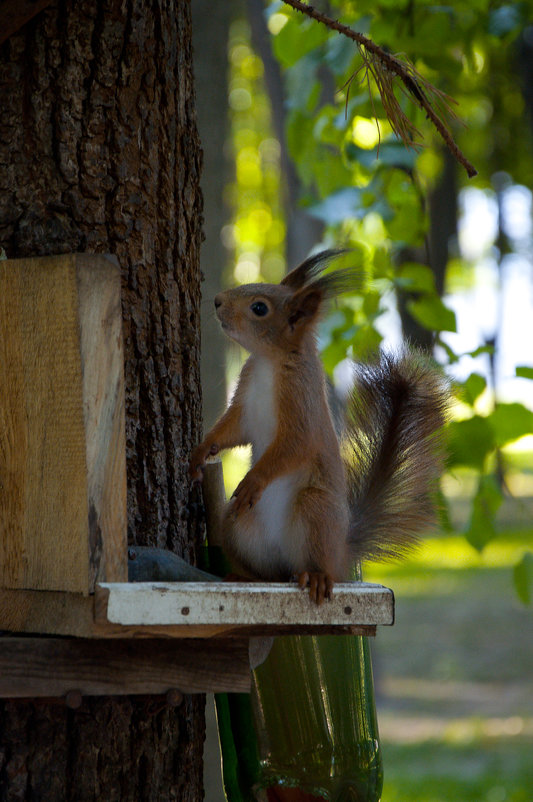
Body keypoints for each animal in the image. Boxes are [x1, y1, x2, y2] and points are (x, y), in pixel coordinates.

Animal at [189, 248, 446, 600]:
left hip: (316, 510)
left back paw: (318, 576)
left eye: (259, 308)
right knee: (270, 573)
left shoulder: (302, 408)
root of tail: (342, 551)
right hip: (236, 525)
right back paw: (244, 577)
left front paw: (254, 480)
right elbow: (231, 430)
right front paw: (202, 450)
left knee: (320, 565)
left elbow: (292, 447)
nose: (217, 301)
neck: (269, 361)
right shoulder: (243, 403)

--- TASK REQUIREMENTS ---
Only one thing belongs in the reply: the exact lines of the listing above, from the one with "left back paw: (318, 576)" through its last line.

--- SOLUTION TO THIS PROBLEM ---
left back paw: (318, 576)
left eye: (259, 308)
right knee: (270, 573)
left shoulder: (302, 408)
root of tail: (342, 551)
right hip: (236, 525)
right back paw: (244, 577)
left front paw: (254, 480)
right elbow: (231, 430)
right front paw: (202, 450)
left knee: (320, 565)
left elbow: (292, 447)
nose: (217, 301)
neck: (269, 361)
right shoulder: (243, 403)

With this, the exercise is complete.